Auf dem geltend gemachten Verstoß beruht das angefochtene Urteil, da jedenfalls nicht ausgeschlossen werden kann, dass der Verteidiger bei rechtzeitiger Ladung das Erscheinen des Betroffenen zum Termin veranlasst, Entschuldigungsgründe vorgebracht, einen Verlegungsantrag gestellt oder die Entbindung des Betroffenen von der Pflicht zum persönlichen Erscheinen beantragt hätte und somit den Erlass des Verwerfungsurteils hätte verhindern können (BayObLG DAR 2001, 37). Dabei ist unerheblich, dass ein Verwerfungsurteil auch bei Ladung und Anwesenheit des Verteidigers und gleichzeitigem Nichterscheinen des – ordnungsgemäß geladenen – Betroffenen hätte ergehen müssen (BayObLG DAR 2001, 37; NJW 1980, 1969; KK-OWiG/Senge aaO § 74 Rn. 25). Ob dies anders zu beurteilen wäre, wenn der Verteidiger anderweitig als durch Ladung von dem Hauptverhandlungstermin Kenntnis erlangt hätte, kann dahinstehen, da dies ausweislich des Rechtsbeschwerdevorbringens tatsächlich nicht der Fall war, zumal auch der Betroffene erst nach dem Termin Kenntnis von dessen Anberaumung erlangt hat.

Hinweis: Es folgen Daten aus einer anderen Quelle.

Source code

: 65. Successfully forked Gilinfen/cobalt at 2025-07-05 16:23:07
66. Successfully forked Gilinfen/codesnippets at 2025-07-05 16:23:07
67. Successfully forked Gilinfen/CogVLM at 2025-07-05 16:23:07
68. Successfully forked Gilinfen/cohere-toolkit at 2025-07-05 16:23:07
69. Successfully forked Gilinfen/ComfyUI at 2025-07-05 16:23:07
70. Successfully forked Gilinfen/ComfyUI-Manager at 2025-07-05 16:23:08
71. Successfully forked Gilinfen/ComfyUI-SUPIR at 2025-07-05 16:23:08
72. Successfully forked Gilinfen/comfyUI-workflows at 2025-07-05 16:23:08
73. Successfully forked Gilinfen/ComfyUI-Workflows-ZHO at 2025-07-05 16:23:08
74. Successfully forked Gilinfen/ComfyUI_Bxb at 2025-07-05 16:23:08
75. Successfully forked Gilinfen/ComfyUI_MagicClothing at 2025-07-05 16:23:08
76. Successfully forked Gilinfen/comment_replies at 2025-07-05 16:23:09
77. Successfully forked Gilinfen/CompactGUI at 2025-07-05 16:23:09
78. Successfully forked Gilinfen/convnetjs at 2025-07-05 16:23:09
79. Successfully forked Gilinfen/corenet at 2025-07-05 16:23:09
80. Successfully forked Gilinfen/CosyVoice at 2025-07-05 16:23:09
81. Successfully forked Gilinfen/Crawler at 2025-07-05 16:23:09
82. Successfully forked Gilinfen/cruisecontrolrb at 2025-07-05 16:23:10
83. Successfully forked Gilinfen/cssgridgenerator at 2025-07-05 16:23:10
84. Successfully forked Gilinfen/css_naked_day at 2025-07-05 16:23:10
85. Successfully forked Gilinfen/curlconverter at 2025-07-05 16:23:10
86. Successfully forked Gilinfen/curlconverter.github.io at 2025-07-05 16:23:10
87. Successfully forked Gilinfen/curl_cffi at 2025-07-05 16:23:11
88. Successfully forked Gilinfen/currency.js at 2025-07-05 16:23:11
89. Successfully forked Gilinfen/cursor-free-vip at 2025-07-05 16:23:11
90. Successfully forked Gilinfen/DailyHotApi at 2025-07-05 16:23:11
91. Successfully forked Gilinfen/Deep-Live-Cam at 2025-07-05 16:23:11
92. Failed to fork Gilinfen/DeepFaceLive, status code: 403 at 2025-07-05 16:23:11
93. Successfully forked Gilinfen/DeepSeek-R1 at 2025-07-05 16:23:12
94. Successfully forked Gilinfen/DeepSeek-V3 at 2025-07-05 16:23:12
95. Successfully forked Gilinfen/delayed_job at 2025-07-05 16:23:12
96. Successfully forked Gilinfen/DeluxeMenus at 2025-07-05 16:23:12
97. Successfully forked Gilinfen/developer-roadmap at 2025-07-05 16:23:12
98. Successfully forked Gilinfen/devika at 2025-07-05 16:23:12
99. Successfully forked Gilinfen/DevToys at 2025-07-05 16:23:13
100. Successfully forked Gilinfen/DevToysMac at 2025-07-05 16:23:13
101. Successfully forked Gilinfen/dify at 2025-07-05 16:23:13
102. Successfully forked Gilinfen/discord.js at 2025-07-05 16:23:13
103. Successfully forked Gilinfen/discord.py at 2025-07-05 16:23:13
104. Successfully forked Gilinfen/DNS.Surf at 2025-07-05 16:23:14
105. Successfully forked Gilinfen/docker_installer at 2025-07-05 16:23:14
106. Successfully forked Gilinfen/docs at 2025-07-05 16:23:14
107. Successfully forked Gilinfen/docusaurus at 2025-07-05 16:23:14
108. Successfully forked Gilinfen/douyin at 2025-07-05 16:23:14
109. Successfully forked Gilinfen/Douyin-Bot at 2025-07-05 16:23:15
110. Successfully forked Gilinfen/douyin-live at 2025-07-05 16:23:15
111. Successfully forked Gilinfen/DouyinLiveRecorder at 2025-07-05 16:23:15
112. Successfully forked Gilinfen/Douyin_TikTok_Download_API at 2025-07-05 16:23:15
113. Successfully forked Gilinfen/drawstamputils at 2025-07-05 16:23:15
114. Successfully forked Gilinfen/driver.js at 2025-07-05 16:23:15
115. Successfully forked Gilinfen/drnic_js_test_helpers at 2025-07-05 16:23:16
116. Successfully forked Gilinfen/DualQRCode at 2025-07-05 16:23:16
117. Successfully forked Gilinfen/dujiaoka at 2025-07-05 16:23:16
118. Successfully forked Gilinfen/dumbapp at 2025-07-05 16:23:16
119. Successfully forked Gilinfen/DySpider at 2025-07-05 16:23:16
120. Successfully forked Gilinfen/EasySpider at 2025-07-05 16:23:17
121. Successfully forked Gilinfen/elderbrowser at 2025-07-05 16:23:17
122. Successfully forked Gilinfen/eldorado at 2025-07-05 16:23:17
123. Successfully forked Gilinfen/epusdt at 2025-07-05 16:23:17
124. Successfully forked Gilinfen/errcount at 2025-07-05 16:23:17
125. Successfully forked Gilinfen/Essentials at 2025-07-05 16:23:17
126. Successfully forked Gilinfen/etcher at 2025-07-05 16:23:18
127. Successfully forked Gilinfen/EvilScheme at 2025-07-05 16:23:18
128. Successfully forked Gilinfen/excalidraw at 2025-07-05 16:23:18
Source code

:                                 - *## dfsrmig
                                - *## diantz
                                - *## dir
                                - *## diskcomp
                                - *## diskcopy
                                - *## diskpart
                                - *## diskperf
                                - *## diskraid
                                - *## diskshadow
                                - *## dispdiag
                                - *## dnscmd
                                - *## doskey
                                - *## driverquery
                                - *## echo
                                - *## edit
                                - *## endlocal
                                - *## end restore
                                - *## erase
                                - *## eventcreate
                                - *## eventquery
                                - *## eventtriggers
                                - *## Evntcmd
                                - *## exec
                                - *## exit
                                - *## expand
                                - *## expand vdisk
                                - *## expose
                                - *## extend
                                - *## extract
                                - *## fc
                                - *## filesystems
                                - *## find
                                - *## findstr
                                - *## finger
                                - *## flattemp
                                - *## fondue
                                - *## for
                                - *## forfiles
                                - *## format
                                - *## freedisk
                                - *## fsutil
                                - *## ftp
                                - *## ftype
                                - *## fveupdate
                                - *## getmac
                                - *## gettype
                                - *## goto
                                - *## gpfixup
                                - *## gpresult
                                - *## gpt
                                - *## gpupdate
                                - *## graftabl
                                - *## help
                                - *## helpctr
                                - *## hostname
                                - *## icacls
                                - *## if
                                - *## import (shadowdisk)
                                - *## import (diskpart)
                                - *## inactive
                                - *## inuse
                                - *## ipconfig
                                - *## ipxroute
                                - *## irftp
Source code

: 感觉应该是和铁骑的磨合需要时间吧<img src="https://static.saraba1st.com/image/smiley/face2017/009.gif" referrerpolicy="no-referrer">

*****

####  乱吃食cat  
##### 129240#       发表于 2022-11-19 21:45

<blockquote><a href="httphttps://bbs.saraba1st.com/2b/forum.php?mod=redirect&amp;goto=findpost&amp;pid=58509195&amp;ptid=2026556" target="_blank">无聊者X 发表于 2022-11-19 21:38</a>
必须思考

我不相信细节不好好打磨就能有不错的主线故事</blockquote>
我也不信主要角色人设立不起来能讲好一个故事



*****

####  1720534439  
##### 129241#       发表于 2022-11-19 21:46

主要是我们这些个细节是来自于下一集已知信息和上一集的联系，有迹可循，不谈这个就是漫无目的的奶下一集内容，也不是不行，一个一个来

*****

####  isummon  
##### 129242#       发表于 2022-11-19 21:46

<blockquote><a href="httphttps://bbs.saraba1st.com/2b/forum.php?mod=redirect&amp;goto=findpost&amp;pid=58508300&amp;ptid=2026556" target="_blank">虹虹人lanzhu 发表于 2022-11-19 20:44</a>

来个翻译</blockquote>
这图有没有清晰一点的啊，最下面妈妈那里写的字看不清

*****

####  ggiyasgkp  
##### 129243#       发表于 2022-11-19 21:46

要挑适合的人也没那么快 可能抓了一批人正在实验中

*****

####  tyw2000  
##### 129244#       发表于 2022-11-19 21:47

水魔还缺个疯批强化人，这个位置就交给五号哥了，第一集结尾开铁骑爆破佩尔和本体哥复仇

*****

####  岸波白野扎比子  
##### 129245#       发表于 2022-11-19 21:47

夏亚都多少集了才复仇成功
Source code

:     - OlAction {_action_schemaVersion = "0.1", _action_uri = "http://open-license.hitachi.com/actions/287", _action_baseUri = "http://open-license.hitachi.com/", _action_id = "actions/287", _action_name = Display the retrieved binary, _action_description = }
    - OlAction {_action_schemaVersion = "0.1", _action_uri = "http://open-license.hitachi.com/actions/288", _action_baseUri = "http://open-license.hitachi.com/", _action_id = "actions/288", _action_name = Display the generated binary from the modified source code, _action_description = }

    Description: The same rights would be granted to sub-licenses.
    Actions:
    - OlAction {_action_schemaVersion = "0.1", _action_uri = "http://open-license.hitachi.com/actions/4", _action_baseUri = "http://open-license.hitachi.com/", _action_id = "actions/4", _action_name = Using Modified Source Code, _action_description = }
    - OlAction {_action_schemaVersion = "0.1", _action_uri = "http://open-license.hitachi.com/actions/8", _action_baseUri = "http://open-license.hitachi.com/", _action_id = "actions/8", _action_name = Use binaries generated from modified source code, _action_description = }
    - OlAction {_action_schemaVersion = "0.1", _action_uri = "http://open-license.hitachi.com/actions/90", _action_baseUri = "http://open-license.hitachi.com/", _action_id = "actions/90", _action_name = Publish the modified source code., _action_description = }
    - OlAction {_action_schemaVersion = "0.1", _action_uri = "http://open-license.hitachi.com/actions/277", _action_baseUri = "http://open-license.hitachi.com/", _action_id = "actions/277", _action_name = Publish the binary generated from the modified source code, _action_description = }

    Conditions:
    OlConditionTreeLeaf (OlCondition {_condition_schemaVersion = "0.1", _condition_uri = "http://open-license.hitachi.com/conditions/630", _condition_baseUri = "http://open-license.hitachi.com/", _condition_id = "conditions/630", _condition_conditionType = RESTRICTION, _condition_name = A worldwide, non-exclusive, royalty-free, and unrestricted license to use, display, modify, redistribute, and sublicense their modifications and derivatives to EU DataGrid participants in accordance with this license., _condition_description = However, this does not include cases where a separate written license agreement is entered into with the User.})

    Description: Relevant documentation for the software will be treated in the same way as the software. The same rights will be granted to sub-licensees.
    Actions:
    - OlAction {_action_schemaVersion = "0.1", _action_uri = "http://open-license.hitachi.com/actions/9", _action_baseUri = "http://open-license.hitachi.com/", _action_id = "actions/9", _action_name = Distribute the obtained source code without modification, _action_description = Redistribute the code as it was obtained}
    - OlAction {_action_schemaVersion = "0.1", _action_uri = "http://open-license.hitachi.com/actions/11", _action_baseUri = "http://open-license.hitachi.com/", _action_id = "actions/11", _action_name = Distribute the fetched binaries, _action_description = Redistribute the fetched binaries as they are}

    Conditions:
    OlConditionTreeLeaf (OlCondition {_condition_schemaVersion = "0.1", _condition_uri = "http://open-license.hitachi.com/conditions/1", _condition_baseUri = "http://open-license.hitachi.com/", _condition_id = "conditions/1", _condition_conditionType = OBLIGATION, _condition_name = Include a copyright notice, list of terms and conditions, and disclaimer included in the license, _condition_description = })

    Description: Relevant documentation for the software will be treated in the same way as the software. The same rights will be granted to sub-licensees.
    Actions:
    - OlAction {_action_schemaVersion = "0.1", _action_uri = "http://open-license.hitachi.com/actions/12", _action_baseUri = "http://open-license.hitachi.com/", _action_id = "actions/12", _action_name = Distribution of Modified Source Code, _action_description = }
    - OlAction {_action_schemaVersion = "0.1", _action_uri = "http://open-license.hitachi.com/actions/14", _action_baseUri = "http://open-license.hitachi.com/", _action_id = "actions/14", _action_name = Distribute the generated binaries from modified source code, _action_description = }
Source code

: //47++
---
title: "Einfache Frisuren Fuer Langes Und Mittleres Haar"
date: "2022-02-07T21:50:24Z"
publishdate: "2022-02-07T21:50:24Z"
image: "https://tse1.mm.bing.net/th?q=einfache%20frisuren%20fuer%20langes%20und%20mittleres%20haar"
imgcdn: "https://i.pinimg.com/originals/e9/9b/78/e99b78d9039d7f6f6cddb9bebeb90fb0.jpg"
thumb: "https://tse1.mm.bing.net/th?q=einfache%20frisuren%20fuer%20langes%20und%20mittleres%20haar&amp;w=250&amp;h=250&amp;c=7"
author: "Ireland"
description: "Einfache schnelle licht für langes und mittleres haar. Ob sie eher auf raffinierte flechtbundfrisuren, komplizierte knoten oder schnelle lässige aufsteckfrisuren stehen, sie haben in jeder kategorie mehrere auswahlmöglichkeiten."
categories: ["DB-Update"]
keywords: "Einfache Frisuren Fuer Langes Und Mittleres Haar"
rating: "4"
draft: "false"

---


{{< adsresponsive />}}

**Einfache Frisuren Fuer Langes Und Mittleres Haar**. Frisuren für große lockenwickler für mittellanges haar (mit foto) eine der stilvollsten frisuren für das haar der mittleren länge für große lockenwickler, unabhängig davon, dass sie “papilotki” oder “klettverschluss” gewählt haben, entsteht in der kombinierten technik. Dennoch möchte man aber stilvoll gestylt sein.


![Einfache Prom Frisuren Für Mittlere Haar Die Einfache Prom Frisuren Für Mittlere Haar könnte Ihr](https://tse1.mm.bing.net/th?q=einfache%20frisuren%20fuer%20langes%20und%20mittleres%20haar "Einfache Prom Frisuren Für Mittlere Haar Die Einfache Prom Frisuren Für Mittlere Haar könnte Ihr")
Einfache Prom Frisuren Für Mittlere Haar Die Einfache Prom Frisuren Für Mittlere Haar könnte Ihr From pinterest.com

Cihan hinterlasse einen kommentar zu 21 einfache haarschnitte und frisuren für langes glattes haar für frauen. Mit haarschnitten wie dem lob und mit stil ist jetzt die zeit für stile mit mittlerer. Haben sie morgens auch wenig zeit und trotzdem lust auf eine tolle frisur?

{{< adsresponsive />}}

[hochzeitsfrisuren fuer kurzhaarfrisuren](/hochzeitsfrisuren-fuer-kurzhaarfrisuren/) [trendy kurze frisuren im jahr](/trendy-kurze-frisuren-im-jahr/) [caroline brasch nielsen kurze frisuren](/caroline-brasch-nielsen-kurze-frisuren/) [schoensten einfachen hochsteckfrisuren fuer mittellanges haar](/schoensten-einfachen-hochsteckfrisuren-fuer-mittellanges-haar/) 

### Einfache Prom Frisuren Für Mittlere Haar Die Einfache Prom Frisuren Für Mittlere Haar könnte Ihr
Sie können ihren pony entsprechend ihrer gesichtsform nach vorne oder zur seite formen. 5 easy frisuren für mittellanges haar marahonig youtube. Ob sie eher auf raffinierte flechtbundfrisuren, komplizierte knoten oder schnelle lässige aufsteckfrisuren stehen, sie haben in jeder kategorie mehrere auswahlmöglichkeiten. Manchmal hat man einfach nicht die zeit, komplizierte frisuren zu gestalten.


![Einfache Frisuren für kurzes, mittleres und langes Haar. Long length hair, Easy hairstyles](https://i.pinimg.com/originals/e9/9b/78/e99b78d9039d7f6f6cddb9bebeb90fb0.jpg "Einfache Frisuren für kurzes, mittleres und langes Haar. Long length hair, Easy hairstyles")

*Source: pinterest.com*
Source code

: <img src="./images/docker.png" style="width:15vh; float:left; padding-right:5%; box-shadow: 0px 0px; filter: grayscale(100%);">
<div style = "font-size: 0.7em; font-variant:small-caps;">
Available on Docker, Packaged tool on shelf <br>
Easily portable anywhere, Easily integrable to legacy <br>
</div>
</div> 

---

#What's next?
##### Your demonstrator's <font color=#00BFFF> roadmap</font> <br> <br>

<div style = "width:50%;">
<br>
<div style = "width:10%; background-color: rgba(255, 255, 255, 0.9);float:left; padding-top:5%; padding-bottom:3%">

In gleicher Weise kann dahinstehen, ob der Betroffene als Vorstand des Fliegervereins München e.V. im Wege der Ersatzzustellung nach § 180 ZPO durch Einlegen der Ladung in den Briefkasten des Vereinsbüros wirksam geladen werden konnte, da es hierauf nicht mehr ankommt.

Auf die Rechtsbeschwerde des Betroffenen ist das angefochtene Urteil mit den Feststellungen aufzuheben (§ 353 StPO i.V.m. § 79 Abs. 3 Satz 1 OWiG); die Sache ist zu neuer Verhandlung und Entscheidung, auch über die Kosten des Rechtsbschwerdeverfahrens, an das Amtsgericht München zurückzuverweisen (§ 79 Abs. 6 OWiG).